> **To-do item**: In the data that follows, count every line holding the string "format" and give the count alone.

> **Records provided**:
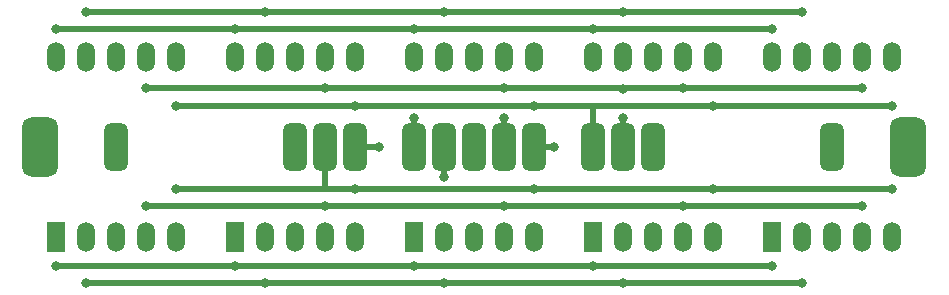
<source format=gbl>
G04 #@! TF.GenerationSoftware,KiCad,Pcbnew,(6.0.10)*
G04 #@! TF.CreationDate,2023-02-05T00:57:15+01:00*
G04 #@! TF.ProjectId,Display-Modul,44697370-6c61-4792-9d4d-6f64756c2e6b,rev?*
G04 #@! TF.SameCoordinates,Original*
G04 #@! TF.FileFunction,Copper,L2,Bot*
G04 #@! TF.FilePolarity,Positive*
%FSLAX46Y46*%
G04 Gerber Fmt 4.6, Leading zero omitted, Abs format (unit mm)*
G04 Created by KiCad (PCBNEW (6.0.10)) date 2023-02-05 00:57:15*
%MOMM*%
%LPD*%
G01*
G04 APERTURE LIST*
G04 Aperture macros list*
%AMRoundRect*
0 Rectangle with rounded corners*
0 $1 Rounding radius*
0 $2 $3 $4 $5 $6 $7 $8 $9 X,Y pos of 4 corners*
0 Add a 4 corners polygon primitive as box body*
4,1,4,$2,$3,$4,$5,$6,$7,$8,$9,$2,$3,0*
0 Add four circle primitives for the rounded corners*
1,1,$1+$1,$2,$3*
1,1,$1+$1,$4,$5*
1,1,$1+$1,$6,$7*
1,1,$1+$1,$8,$9*
0 Add four rect primitives between the rounded corners*
20,1,$1+$1,$2,$3,$4,$5,0*
20,1,$1+$1,$4,$5,$6,$7,0*
20,1,$1+$1,$6,$7,$8,$9,0*
20,1,$1+$1,$8,$9,$2,$3,0*%
G04 Aperture macros list end*
G04 #@! TA.AperFunction,ComponentPad*
%ADD10R,1.524000X2.524000*%
G04 #@! TD*
G04 #@! TA.AperFunction,ComponentPad*
%ADD11O,1.524000X2.524000*%
G04 #@! TD*
G04 #@! TA.AperFunction,SMDPad,CuDef*
%ADD12RoundRect,0.500000X0.500000X1.500000X-0.500000X1.500000X-0.500000X-1.500000X0.500000X-1.500000X0*%
G04 #@! TD*
G04 #@! TA.AperFunction,SMDPad,CuDef*
%ADD13RoundRect,0.750000X0.750000X1.750000X-0.750000X1.750000X-0.750000X-1.750000X0.750000X-1.750000X0*%
G04 #@! TD*
G04 #@! TA.AperFunction,ViaPad*
%ADD14C,0.800000*%
G04 #@! TD*
G04 #@! TA.AperFunction,ViaPad*
%ADD15C,1.500000*%
G04 #@! TD*
G04 #@! TA.AperFunction,Conductor*
%ADD16C,0.500000*%
G04 #@! TD*
G04 APERTURE END LIST*
D10*
X93990000Y-50120000D03*
D11*
X96530000Y-50120000D03*
X99070000Y-50120000D03*
X101610000Y-50120000D03*
X104150000Y-50120000D03*
X104150000Y-34880000D03*
X101610000Y-34880000D03*
X99070000Y-34880000D03*
X96530000Y-34880000D03*
X93990000Y-34880000D03*
D10*
X48510000Y-50120000D03*
D11*
X51050000Y-50120000D03*
X53590000Y-50120000D03*
X56130000Y-50120000D03*
X58670000Y-50120000D03*
X58670000Y-34880000D03*
X56130000Y-34880000D03*
X53590000Y-34880000D03*
X51050000Y-34880000D03*
X48510000Y-34880000D03*
D10*
X63670000Y-50120000D03*
D11*
X66210000Y-50120000D03*
X68750000Y-50120000D03*
X71290000Y-50120000D03*
X73830000Y-50120000D03*
X73830000Y-34880000D03*
X71290000Y-34880000D03*
X68750000Y-34880000D03*
X66210000Y-34880000D03*
X63670000Y-34880000D03*
D10*
X33350000Y-50120000D03*
D11*
X35890000Y-50120000D03*
X38430000Y-50120000D03*
X40970000Y-50120000D03*
X43510000Y-50120000D03*
X43510000Y-34880000D03*
X40970000Y-34880000D03*
X38430000Y-34880000D03*
X35890000Y-34880000D03*
X33350000Y-34880000D03*
D10*
X78830000Y-50120000D03*
D11*
X81370000Y-50120000D03*
X83910000Y-50120000D03*
X86450000Y-50120000D03*
X88990000Y-50120000D03*
X88990000Y-34880000D03*
X86450000Y-34880000D03*
X83910000Y-34880000D03*
X81370000Y-34880000D03*
X78830000Y-34880000D03*
D12*
X38430000Y-42500000D03*
D13*
X32000000Y-42500000D03*
D12*
X78830000Y-42500000D03*
X83910000Y-42500000D03*
X63670000Y-42500000D03*
X66210000Y-42500000D03*
X71290000Y-42500000D03*
X58670000Y-42500000D03*
X53590000Y-42500000D03*
X99070000Y-42500000D03*
X81370000Y-42500000D03*
D13*
X105500000Y-42500000D03*
D12*
X56130000Y-42500000D03*
X68750000Y-42500000D03*
X73830000Y-42500000D03*
D14*
X78830000Y-52500000D03*
X33350000Y-52500000D03*
X63670000Y-52500000D03*
X48510000Y-52500000D03*
X66210000Y-45000000D03*
X93990000Y-52500000D03*
X35890000Y-54000000D03*
X66210000Y-54000000D03*
X71290000Y-40000000D03*
X51050000Y-54000000D03*
X96530000Y-54000000D03*
X81370000Y-54000000D03*
D15*
X38430000Y-42500000D03*
D14*
X86450000Y-47500000D03*
X75500000Y-42500000D03*
X101610000Y-47500000D03*
X56130000Y-47500000D03*
X40970000Y-47500000D03*
X71290000Y-47500000D03*
X43510000Y-46000000D03*
X58670000Y-46000000D03*
X104150000Y-46000000D03*
X88990000Y-46000000D03*
X73830000Y-46000000D03*
X88990000Y-39000000D03*
X104150000Y-39000000D03*
X43510000Y-39000000D03*
X73830000Y-39000000D03*
X58670000Y-39000000D03*
X40970000Y-37500000D03*
X56130000Y-37500000D03*
X71290000Y-37500000D03*
X81370000Y-40000000D03*
X101610000Y-37500000D03*
X81370000Y-37530000D03*
X86450000Y-37500000D03*
X63670000Y-40000000D03*
X96530000Y-31000000D03*
X35890000Y-31000000D03*
X66210000Y-31000000D03*
X51050000Y-31000000D03*
X81370000Y-31000000D03*
X78830000Y-32500000D03*
X48510000Y-32500000D03*
X33350000Y-32500000D03*
X63670000Y-32500000D03*
X93990000Y-32500000D03*
X60670000Y-42500000D03*
D15*
X53590000Y-42500000D03*
X68750000Y-42500000D03*
X83910000Y-42500000D03*
X99070000Y-42500000D03*
D16*
X66210000Y-45000000D02*
X66210000Y-42500000D01*
X33350000Y-52500000D02*
X93990000Y-52500000D01*
X71290000Y-42500000D02*
X71290000Y-40000000D01*
X35890000Y-54000000D02*
X96530000Y-54000000D01*
X75500000Y-42500000D02*
X73830000Y-42500000D01*
X40970000Y-47500000D02*
X101610000Y-47500000D01*
X81250000Y-46000000D02*
X104150000Y-46000000D01*
X56200000Y-46000000D02*
X81250000Y-46000000D01*
X56130000Y-45930000D02*
X56200000Y-46000000D01*
X43510000Y-46000000D02*
X56200000Y-46000000D01*
X56130000Y-42500000D02*
X56130000Y-45930000D01*
X78900000Y-39000000D02*
X104150000Y-39000000D01*
X43510000Y-39000000D02*
X78900000Y-39000000D01*
X78830000Y-42500000D02*
X78830000Y-39070000D01*
X78830000Y-39070000D02*
X78900000Y-39000000D01*
X81370000Y-42500000D02*
X81370000Y-40000000D01*
X101610000Y-37500000D02*
X40970000Y-37500000D01*
X63670000Y-42500000D02*
X63670000Y-40000000D01*
X35890000Y-31000000D02*
X96530000Y-31000000D01*
X58670000Y-42500000D02*
X60670000Y-42500000D01*
X33350000Y-32500000D02*
X93990000Y-32500000D01*
M02*

</source>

> **Reply**: 2